AÇÕES A REALIZAR:
a) Edite o trecho do texto sobre Anselmo Duarte que vai de "Daí para acusações" até "diretor, roteirista, produtor.", inclusive, e substitua "alienado" por "conformista".
b) Indique se cada afirmação abaixo concorda com o texto sobre Anselmo Duarte. Responda sim ou não e cite as palavras exatas do texto que decidem a resposta.
(i) Anselmo Duarte atuou em mais de 40 filmes.
(ii) O primeiro longa dirigido por Anselmo Duarte foi "Arara Vermelha".
(iii) Anselmo Duarte levou um tapa da diretora Gilda Abreu durante as filmagens de "Pinguinho de Gente".

**** TEXTO FORNECIDO

Na fase áurea da pornochanchada, figurante de 59 anos, sotaque impoluto da Vera Cruz, personagem de marido corno dissertando sobre wife swap -- enquanto seus detratores torravam milhões da Embrafilme --
Anselmo já era prova triste de uma desconstrução bem sucedida. E expurgo da guerra cultural vencida pelos invejosos.

Digamos invejosos com ênfase psicanalítica, pois grande parte dos “gênios" do Cinema Novo que lhe jogaram pedras, representavam, sem tirar nem pôr, exatamente aquilo que lhes causava repulsa: uma elite fria e provinciana, distante da emoção popular.

E, na hipocrisia cinemanovista, Anselmo lembrava verdade incômoda: o brasileiro comum sempre preferiu -- ainda prefere -- “O Pagador de Promessas” (1962) e identifica-se mais com o drama de Zé do Burro, do que com centenas de alegorias ideológicas obscuras.

Daí para acusações de alienado, reacionário, quadrado, foi um pulo. Teriam dito qualquer outra coisa -- que nadava nu em Peruibe ou que vestia terno Ducal. O que importava somente era descontar a frustração, desopilar o fígado, em uma época de paixões infantis e radicalizadas.

Mas toda essa injustiça pode ser revertida com um simples ato generoso: revermos Anselmo Duarte nas telas, seja como ator em mais de 40 filmes; seja como diretor, roteirista, produtor.

Galã da ponte-aérea -- na Atlântida e Cinédia, do Rio, e na Vera Cruz, de São Paulo -- contava que só aprendeu a representar levando um tapa da diretora Gilda Abreu, durante as filmagens de “Pinguinho de Gente” (1947). Como seu sonho de infância era tornar-se diretor, em 1956 aproveitou “Arara Vermelha”, de Tom Payne, para editar um mini-documentário, quase making of da produção, intitulado “Fazendo Cinema”.

Dirigiria no ano seguinte seu primeiro longa, “Absolutamente Certo” (1957), que o perseguiu como fantasma. A razão é que os futuros detratores adoravam dizer que aquele teria sido seu melhor trabalho. Dessa forma, sugeriam indiferença à coleção de êxitos e esforços de Anselmo -- como se, para ele, estivesse reservado apenas um destaque nas chanchadas.

********
**** LINHAS

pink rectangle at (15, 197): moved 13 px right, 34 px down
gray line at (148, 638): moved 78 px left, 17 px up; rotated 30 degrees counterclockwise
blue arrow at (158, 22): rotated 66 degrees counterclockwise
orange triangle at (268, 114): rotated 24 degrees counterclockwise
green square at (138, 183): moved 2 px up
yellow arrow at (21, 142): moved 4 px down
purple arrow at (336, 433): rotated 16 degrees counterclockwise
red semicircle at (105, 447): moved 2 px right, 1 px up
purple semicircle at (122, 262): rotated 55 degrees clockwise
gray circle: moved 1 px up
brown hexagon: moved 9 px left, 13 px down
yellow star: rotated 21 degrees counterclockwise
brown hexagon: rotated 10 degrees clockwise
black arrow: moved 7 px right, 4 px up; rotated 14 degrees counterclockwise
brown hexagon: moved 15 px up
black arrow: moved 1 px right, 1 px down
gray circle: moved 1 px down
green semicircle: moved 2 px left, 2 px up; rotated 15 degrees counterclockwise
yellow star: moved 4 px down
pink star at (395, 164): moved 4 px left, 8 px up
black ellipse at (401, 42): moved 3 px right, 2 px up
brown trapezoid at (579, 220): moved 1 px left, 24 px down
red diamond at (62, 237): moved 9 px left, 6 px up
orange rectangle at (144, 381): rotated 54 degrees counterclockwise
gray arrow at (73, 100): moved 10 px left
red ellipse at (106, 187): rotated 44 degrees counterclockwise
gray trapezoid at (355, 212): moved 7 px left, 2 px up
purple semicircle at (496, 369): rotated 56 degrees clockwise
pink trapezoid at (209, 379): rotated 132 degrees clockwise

********
**** LINHAS

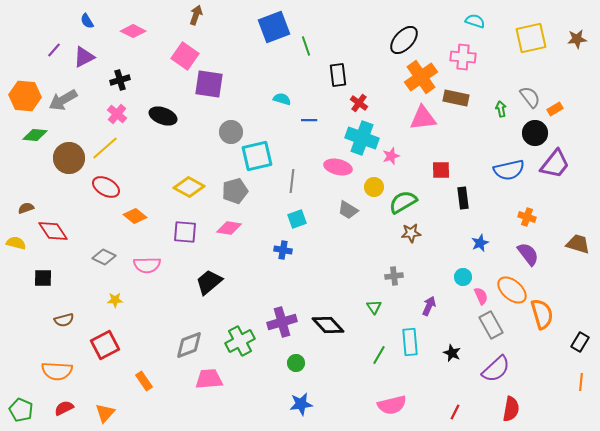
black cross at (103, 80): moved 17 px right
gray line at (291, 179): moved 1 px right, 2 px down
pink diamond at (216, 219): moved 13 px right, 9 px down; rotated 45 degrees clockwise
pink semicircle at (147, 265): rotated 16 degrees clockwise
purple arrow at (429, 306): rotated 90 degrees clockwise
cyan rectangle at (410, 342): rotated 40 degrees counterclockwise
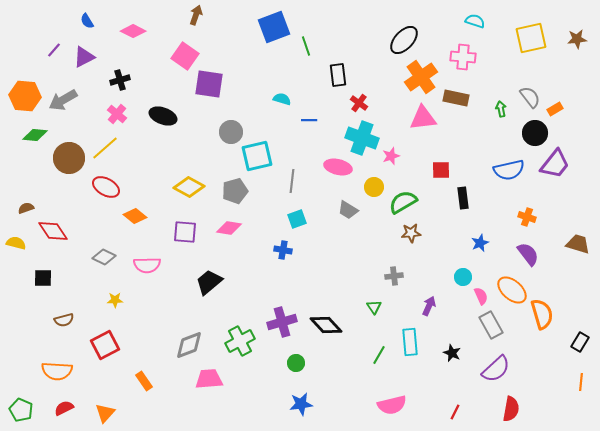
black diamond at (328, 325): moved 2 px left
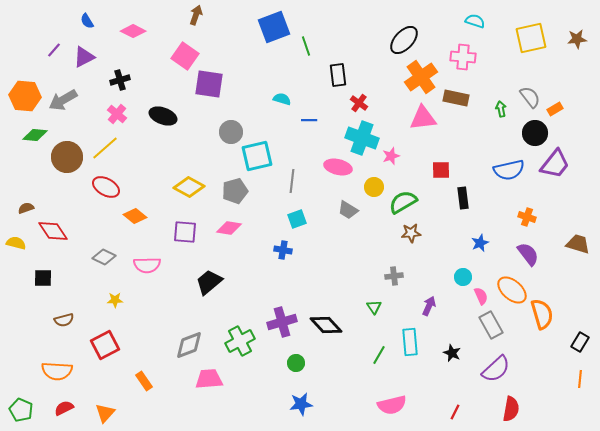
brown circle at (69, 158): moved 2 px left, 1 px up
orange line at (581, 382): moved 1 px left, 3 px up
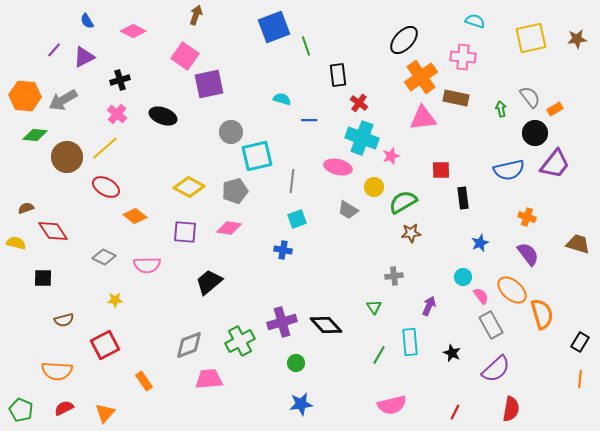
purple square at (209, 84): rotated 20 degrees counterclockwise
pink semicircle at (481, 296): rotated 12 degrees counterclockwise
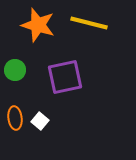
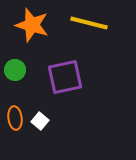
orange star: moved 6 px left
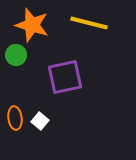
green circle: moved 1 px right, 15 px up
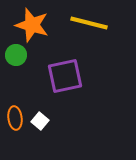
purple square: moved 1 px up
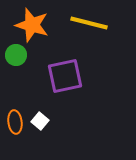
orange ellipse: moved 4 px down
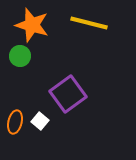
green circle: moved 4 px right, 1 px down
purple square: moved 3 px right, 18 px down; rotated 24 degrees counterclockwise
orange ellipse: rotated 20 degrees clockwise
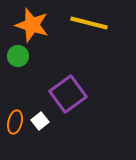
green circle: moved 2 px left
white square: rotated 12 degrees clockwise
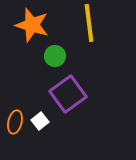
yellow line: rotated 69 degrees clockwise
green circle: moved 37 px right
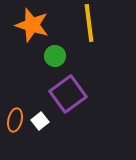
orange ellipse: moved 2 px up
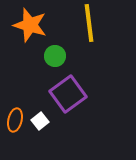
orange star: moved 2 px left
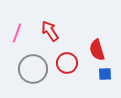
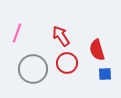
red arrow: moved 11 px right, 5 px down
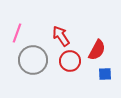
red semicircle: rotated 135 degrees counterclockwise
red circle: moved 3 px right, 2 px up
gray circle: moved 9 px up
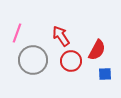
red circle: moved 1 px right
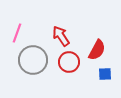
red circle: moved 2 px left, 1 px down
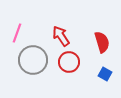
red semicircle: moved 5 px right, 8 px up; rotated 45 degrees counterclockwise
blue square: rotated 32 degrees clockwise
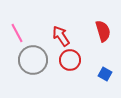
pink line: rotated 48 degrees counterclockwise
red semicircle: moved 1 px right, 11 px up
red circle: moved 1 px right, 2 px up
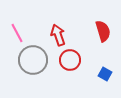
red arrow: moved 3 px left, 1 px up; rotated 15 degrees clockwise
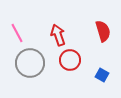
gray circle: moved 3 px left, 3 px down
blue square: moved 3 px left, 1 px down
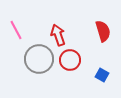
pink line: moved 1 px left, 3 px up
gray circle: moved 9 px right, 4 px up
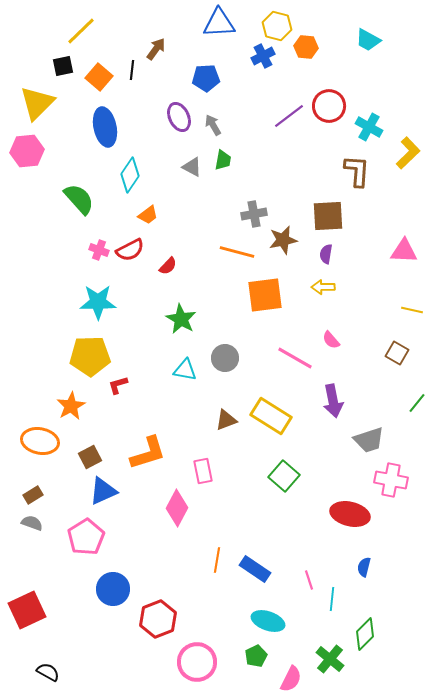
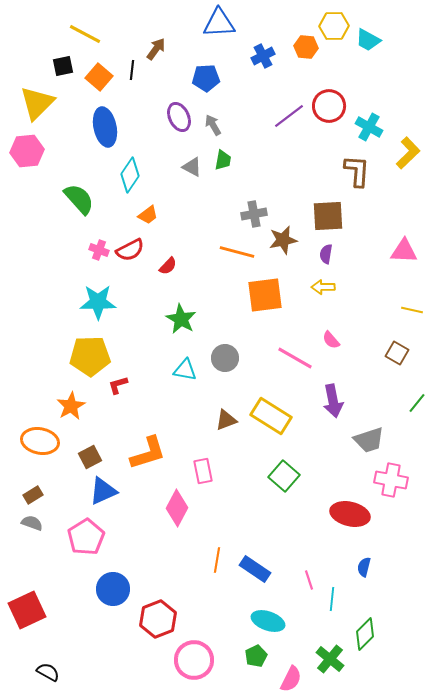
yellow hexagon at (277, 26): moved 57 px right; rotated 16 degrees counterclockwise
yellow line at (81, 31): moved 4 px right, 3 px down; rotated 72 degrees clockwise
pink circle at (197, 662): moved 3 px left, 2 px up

********

LISTA DE SOLUÇÕES:
a)
Daí para acusações de conformista, reacionário, quadrado, foi um pulo. Teriam dito qualquer outra coisa -- que nadava nu em Peruibe ou que vestia terno Ducal. O que importava somente era descontar a frustração, desopilar o fígado, em uma época de paixões infantis e radicalizadas.

Mas toda essa injustiça pode ser revertida com um simples ato generoso: revermos Anselmo Duarte nas telas, seja como ator em mais de 40 filmes; seja como diretor, roteirista, produtor.

b)
(i) Sim: "seja como ator em mais de 40 filmes".
(ii) Não: "Dirigiria no ano seguinte seu primeiro longa, “Absolutamente Certo” (1957)".
(iii) Sim: "só aprendeu a representar levando um tapa da diretora Gilda Abreu, durante as filmagens de “Pinguinho de Gente” (1947)".